Papa loved a good story. Telling stories and jokes was the highlight of gatherings for him. He was a cab driver and had many of them. Perhaps my favorite of his stories was one involving a couple of customers who brought a bucket of greasy fried chicken into his car and insisted on eating it. He did their voices perfectly, impersonating when the woman loudly exclaimed “this here ain’t no Benz!” after he asked them to stop. Whenever he recounted the story, he raised his voice loudly and jabbed his finger out whenever he got to the part where he told them to get out. Animated and boisterous, that was Papa. I heard the story many, many times over the years. What I wouldn’t do to hear it one more time.
As often as Papa told stories to us about his customers, he told stories to them, too. One thing I loved about Papa was his enthusiasm for all things and his pride in his family. Many times I’d get an excited phone call from him telling me that he just had a customer who loved reading/writing/books/insert my other hobbies here and how he told them all about me. He even gave people my blog address and I received an email one time from a woman who had been in his cab. He did this for all of his family members anytime one of their interests came up in conversation with a customer, and every time he called, he was full of enthusiasm and excitement. I remember when I was younger, it was always a treat when we got to go on a job with him. He answered his phone anytime he had a call with “Riiiiidge Cab,” and off we’d go.

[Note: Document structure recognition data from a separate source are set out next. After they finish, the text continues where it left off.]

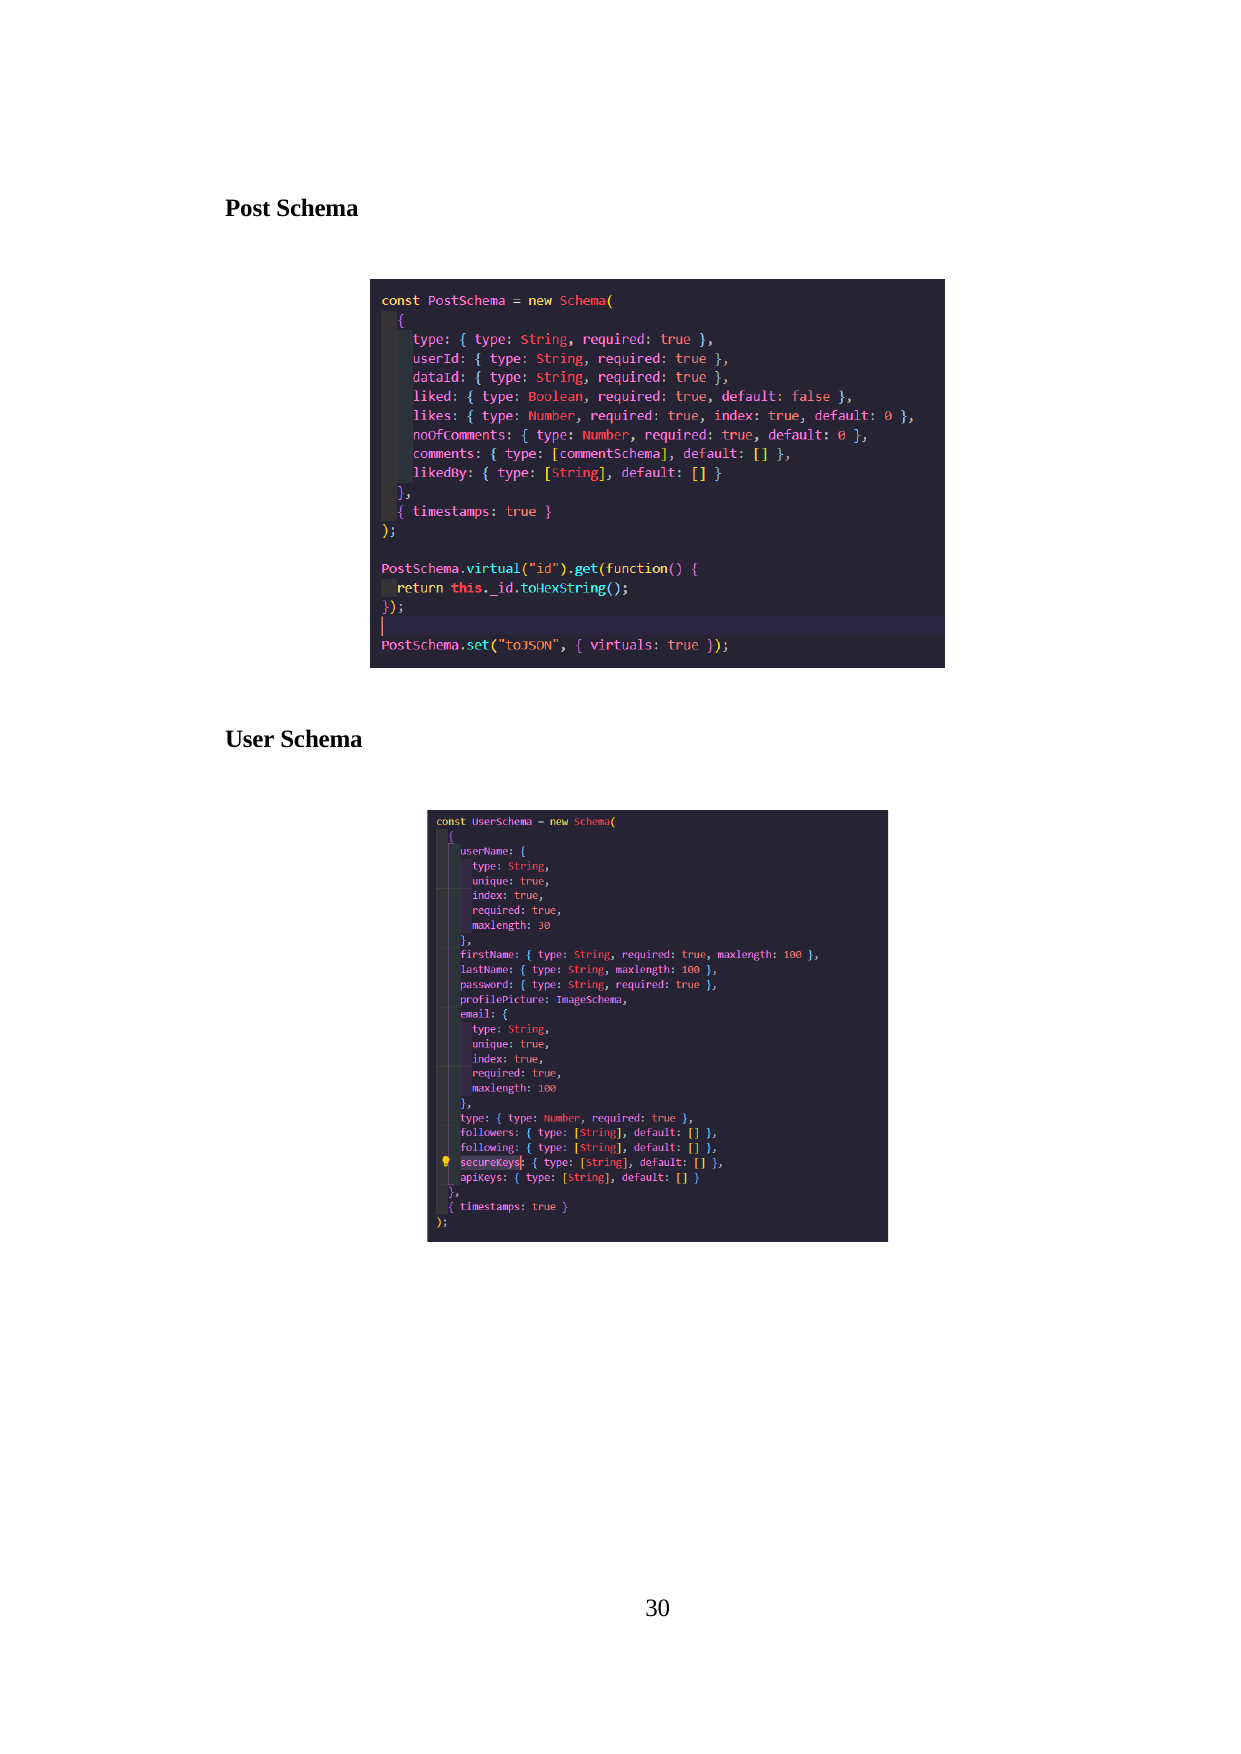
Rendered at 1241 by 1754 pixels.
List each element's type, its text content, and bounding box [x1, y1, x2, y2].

text Post Schema [225, 193, 1090, 222]
text User Schema [225, 724, 1090, 753]
picture [370, 279, 945, 668]
picture [427, 810, 889, 1242]
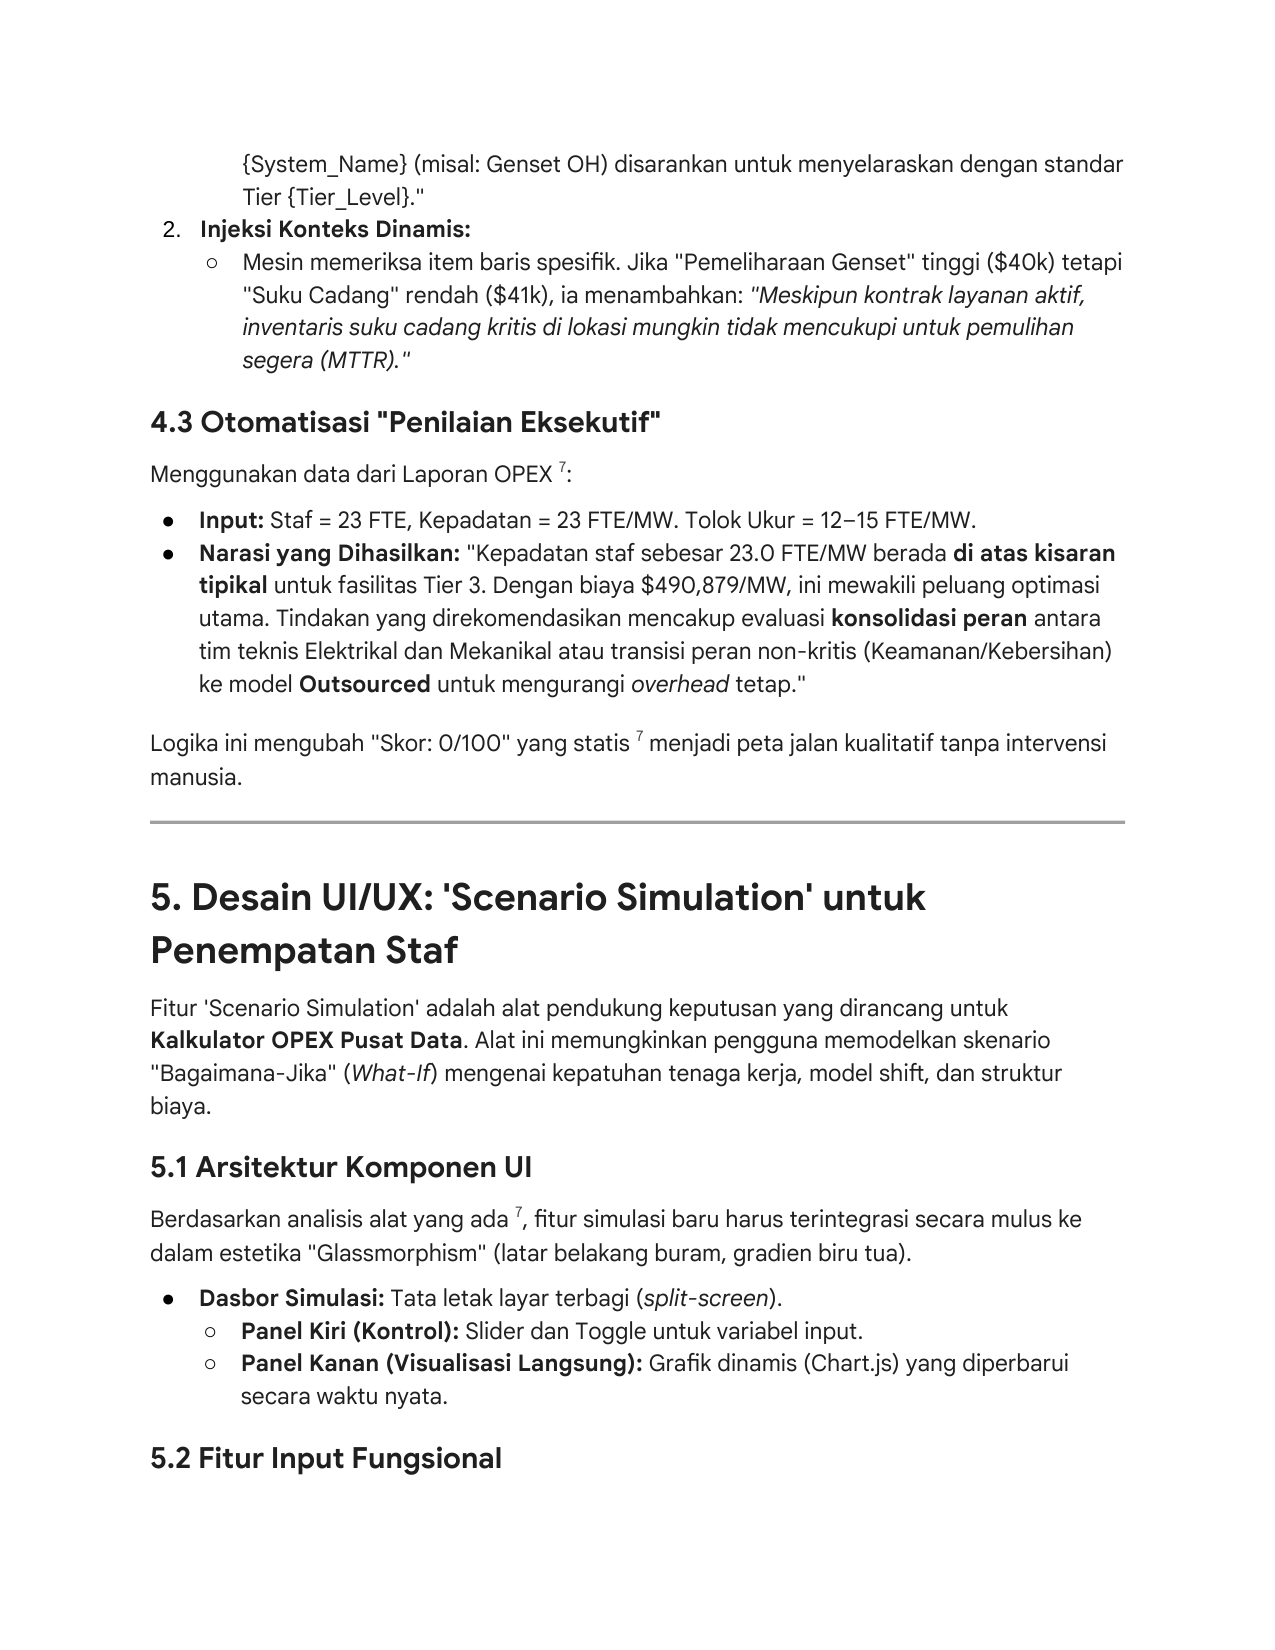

Papa had a real zest for life and uproarious laughter I hope I will never forget the sound of. I can hear it now, and I hope I can always hear it. To him, the ultimate goal in life was just to have fun and live life to the fullest. He was not a perfect man: he called “Seinfeld” STeinfeld, and he often didn’t think about consequences. He loved to have a good time and go out with his friends. Anytime he walked into a room, he would make himself known, sometimes even inappropriately and often with a dance move or song. He was quite a character, not easy to forget. I am quite sure his unofficial motto, if he had had one, would have simply been “eat, drink, and be merry.” He loved all of those things with a passion. I remember dinners at his old apartment. He was an excellent cook who loved Rachael Ray, was heavy on the garlic, and often kept Hershey Bars in his fridge. He always had a story to tell, whether it be about his latest trip to Vegas or his most recent kooky customer. I wish I had more stories to hear.
I realized recently that Papa was a stubborn, persistent, strong-willed and headstrong man. I now know exactly where I get my stubborn nature from… the same stubborn nature that I passed down to Caleb. I got it from my Papa. His stubborn nature is why he was back in his house instead of assisted living, just like my stubborn nature is how I lost so much weight, and just like Caleb’s stubborn nature is why he slept in my bed for six months. That stubborn nature could often be frustrating to those who loved him, but he made sure to always get just what he wanted, and he lived out his last days on his terms. We loved him in spite of and because of it.
Though we had that stubborn nature in common, we were different in many ways too. If there is just one lesson for me to take away from my Papa and the way he lived, it is this: enjoy life. Love life. LIVE life. Have fun. Learn to let go and let loose. Dance in public and sing loudly. You only have one life… don’t take it too seriously. Eat the damn cake. Drink the damn drink. Be enthusiastic and passionate. Laugh loud and laugh often. I want to have that zest for life like he did. I want to stop worrying so much and just enjoy. He never stopped enjoying.
I will always remember the slight gap between Papa’s front teeth, his famous “some bunny special” drawing and caption on all of his cards, and always, always that laugh. I still, and will always, be unbelieving that he is gone. This man, so full of life, this man, perpetually 21, just… gone. And yes, the world as a whole is largely unchanged. It’s spinning on, as it always does. But the world for my family will forever feel a little less whole now without him in it. OUR world is forever altered.
I keep listening to a voicemail from Papa that I saved from when Caleb was born: “It’s Papa! Congratulations! You kids are making an old man out of me. Give me a call. When’s a good time for me to stop by to see my new great-grandchild?” Though Caleb will have been too young to remember him, I saved cards addressed to him that are signed “Love Great Papa Joe.” I will have many, many stories to tell him about this unforgettable man… just like the stories he always told us.
“What we have once enjoyed we can never lose. All that we love deeply becomes a part of us.” – Helen Keller
(Note: I wrote this on the day my grandfather died. I needed a way to cope with the loss and this was the answer. With my father’s encouragement, I have decided to publish it.)